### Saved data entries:
* Start *

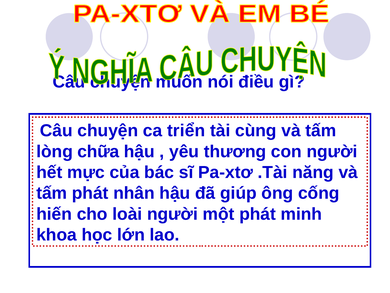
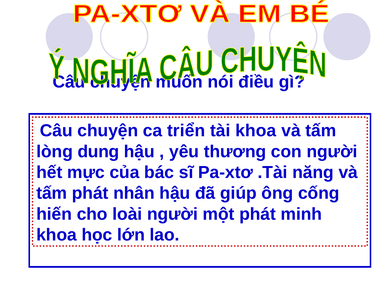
tài cùng: cùng -> khoa
chữa: chữa -> dung
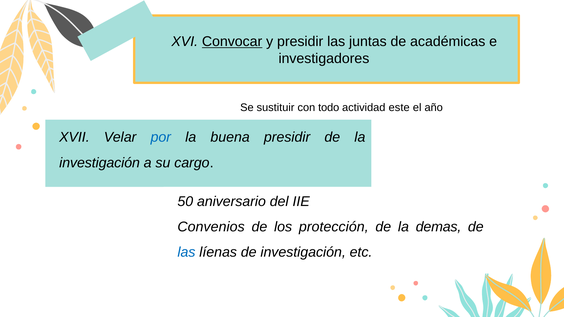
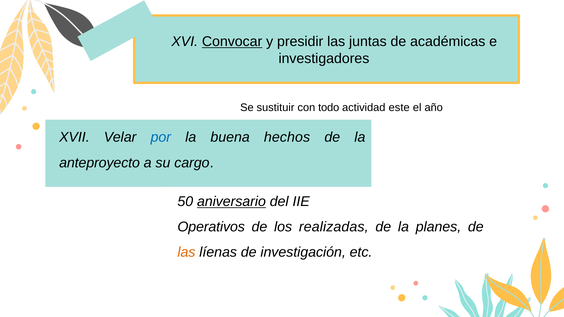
buena presidir: presidir -> hechos
investigación at (100, 163): investigación -> anteproyecto
aniversario underline: none -> present
Convenios: Convenios -> Operativos
protección: protección -> realizadas
demas: demas -> planes
las at (186, 253) colour: blue -> orange
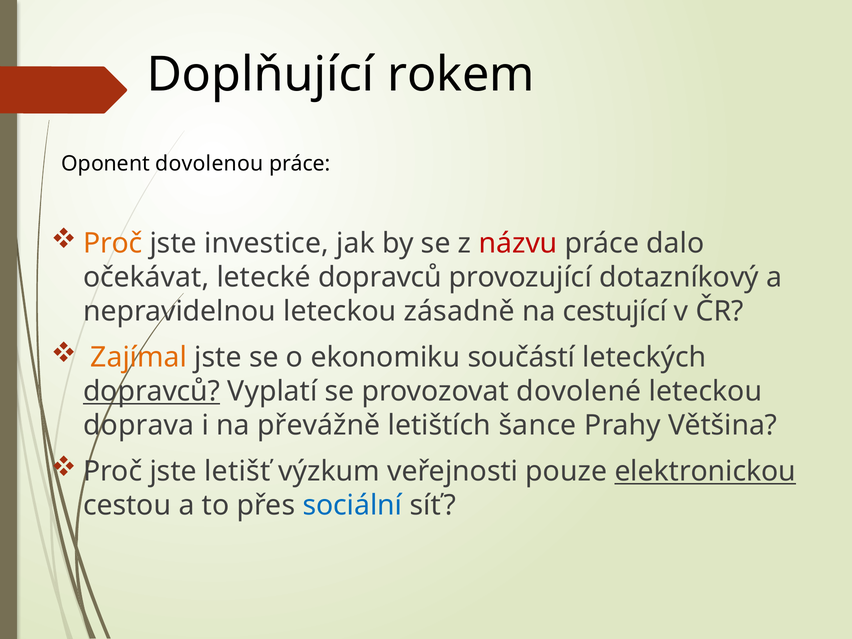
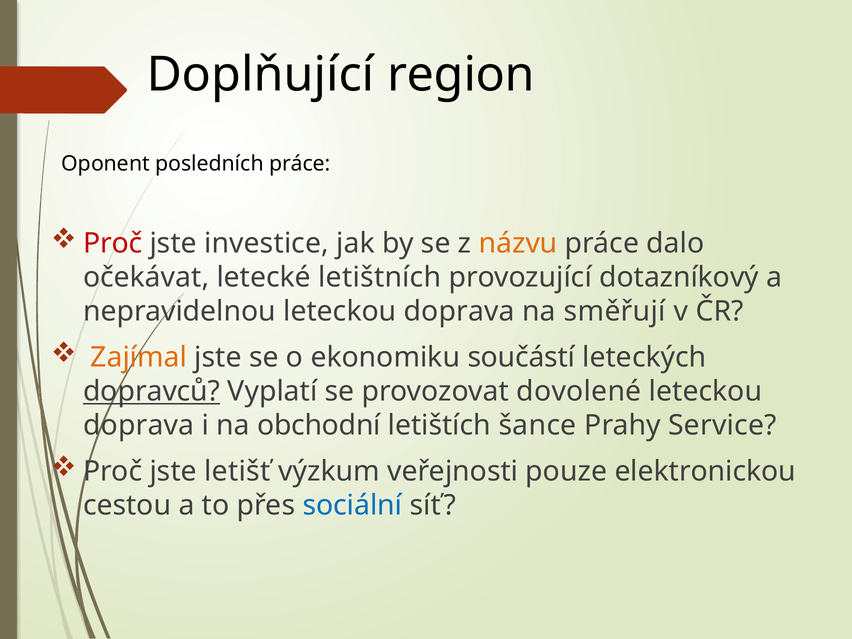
rokem: rokem -> region
dovolenou: dovolenou -> posledních
Proč at (113, 243) colour: orange -> red
názvu colour: red -> orange
letecké dopravců: dopravců -> letištních
nepravidelnou leteckou zásadně: zásadně -> doprava
cestující: cestující -> směřují
převážně: převážně -> obchodní
Většina: Většina -> Service
elektronickou underline: present -> none
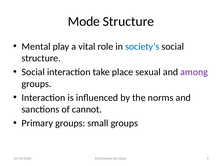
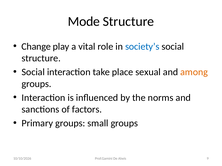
Mental: Mental -> Change
among colour: purple -> orange
cannot: cannot -> factors
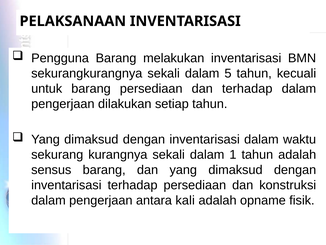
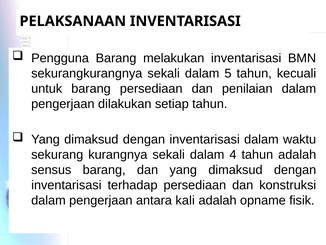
dan terhadap: terhadap -> penilaian
1: 1 -> 4
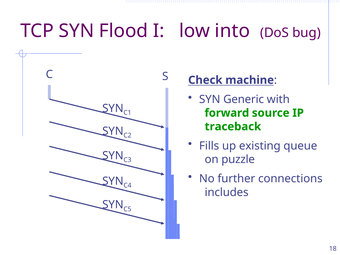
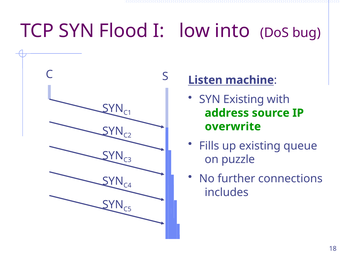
Check: Check -> Listen
SYN Generic: Generic -> Existing
forward: forward -> address
traceback: traceback -> overwrite
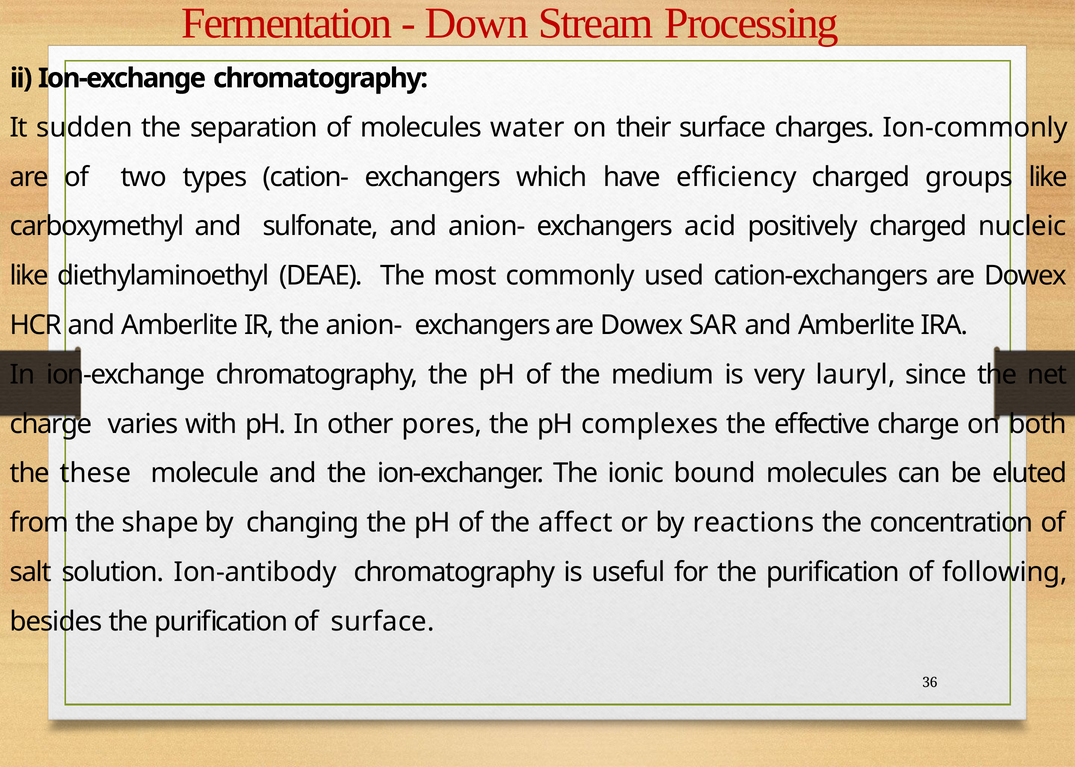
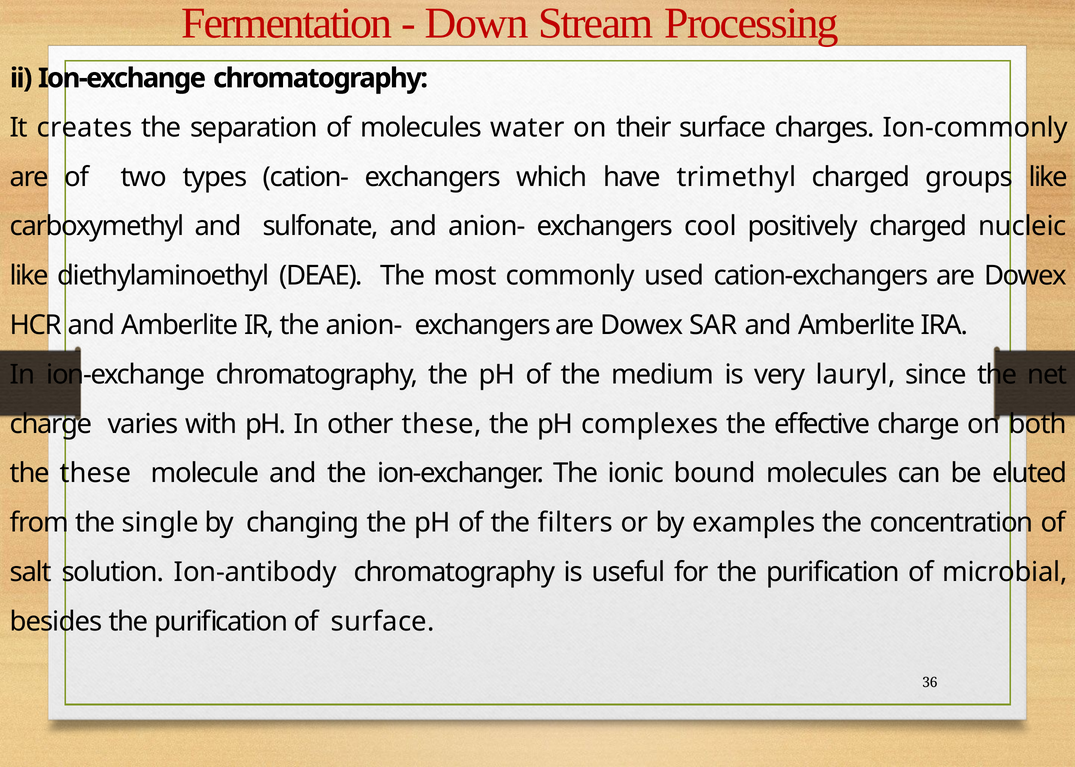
sudden: sudden -> creates
efficiency: efficiency -> trimethyl
acid: acid -> cool
other pores: pores -> these
shape: shape -> single
affect: affect -> filters
reactions: reactions -> examples
following: following -> microbial
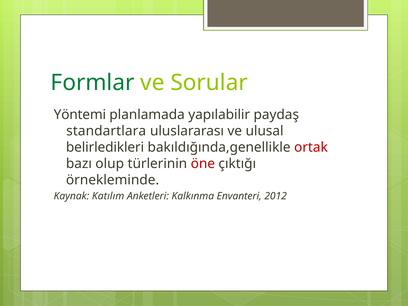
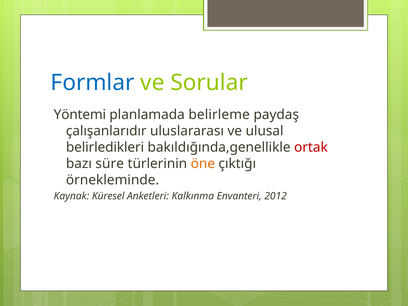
Formlar colour: green -> blue
yapılabilir: yapılabilir -> belirleme
standartlara: standartlara -> çalışanlarıdır
olup: olup -> süre
öne colour: red -> orange
Katılım: Katılım -> Küresel
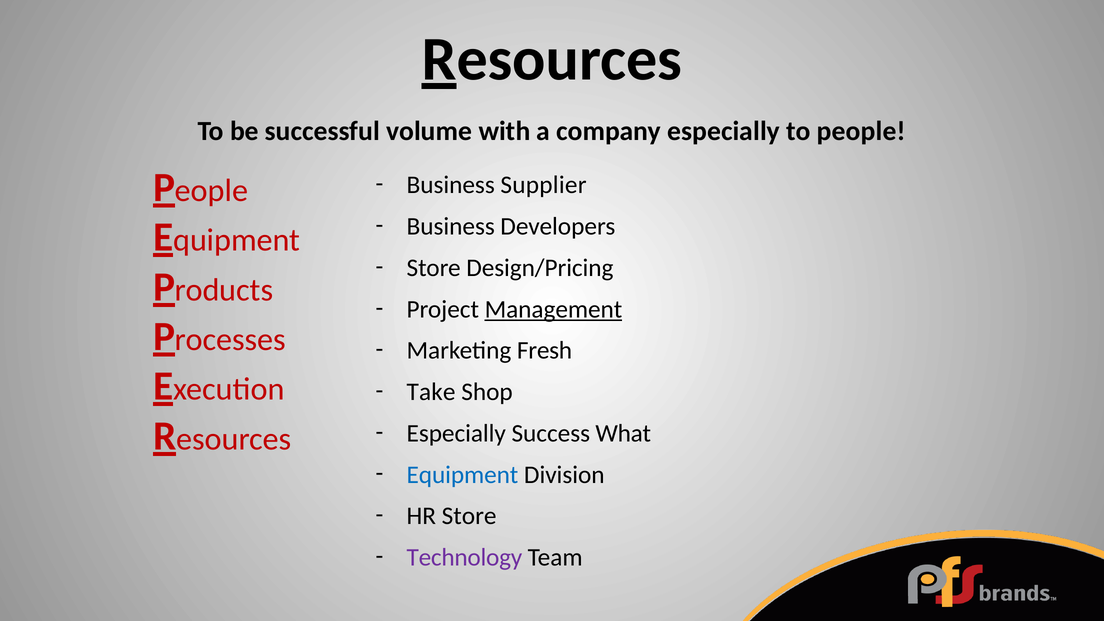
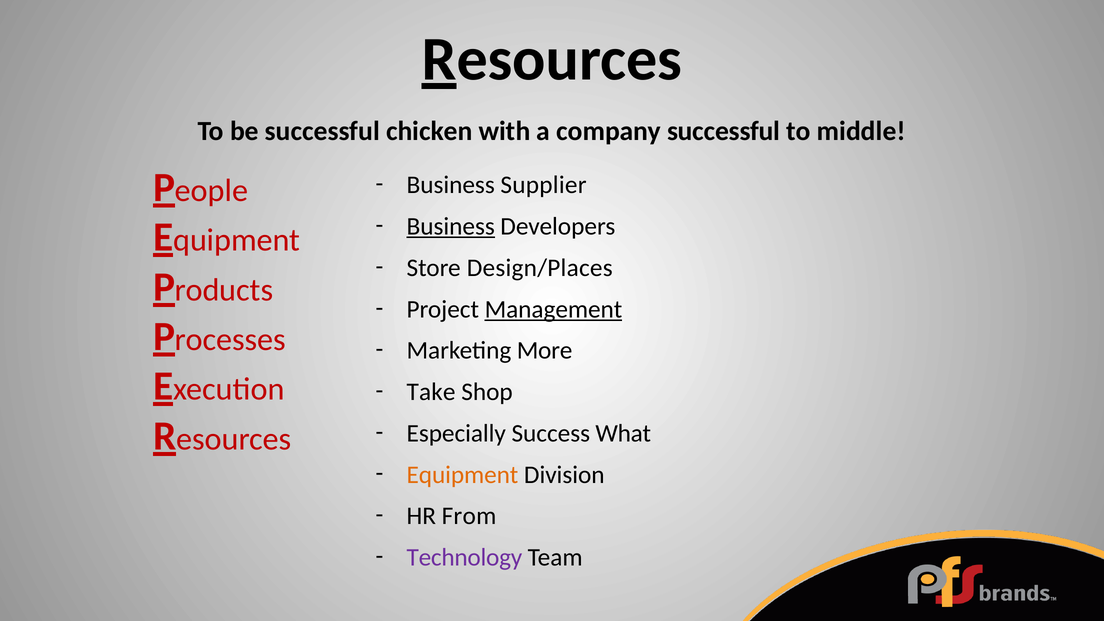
volume: volume -> chicken
company especially: especially -> successful
people: people -> middle
Business at (451, 226) underline: none -> present
Design/Pricing: Design/Pricing -> Design/Places
Fresh: Fresh -> More
Equipment colour: blue -> orange
HR Store: Store -> From
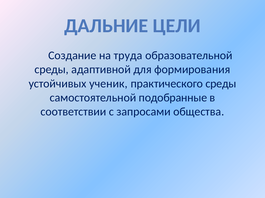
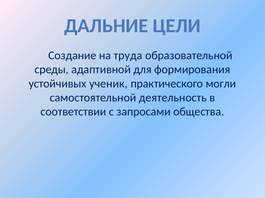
практического среды: среды -> могли
подобранные: подобранные -> деятельность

* End *

### Exercise:
Change "colour" to "color" in the lines from the one holding "Formlar colour: green -> blue" through the last line, inclusive, leaving everything else unchanged and omitting the pictures from your answer.

### The response:
Formlar color: green -> blue
yapılabilir: yapılabilir -> belirleme
standartlara: standartlara -> çalışanlarıdır
olup: olup -> süre
öne color: red -> orange
Katılım: Katılım -> Küresel
volume: volume -> chicken
company especially: especially -> successful
people: people -> middle
Business at (451, 226) underline: none -> present
Design/Pricing: Design/Pricing -> Design/Places
Fresh: Fresh -> More
Equipment color: blue -> orange
HR Store: Store -> From
практического среды: среды -> могли
подобранные: подобранные -> деятельность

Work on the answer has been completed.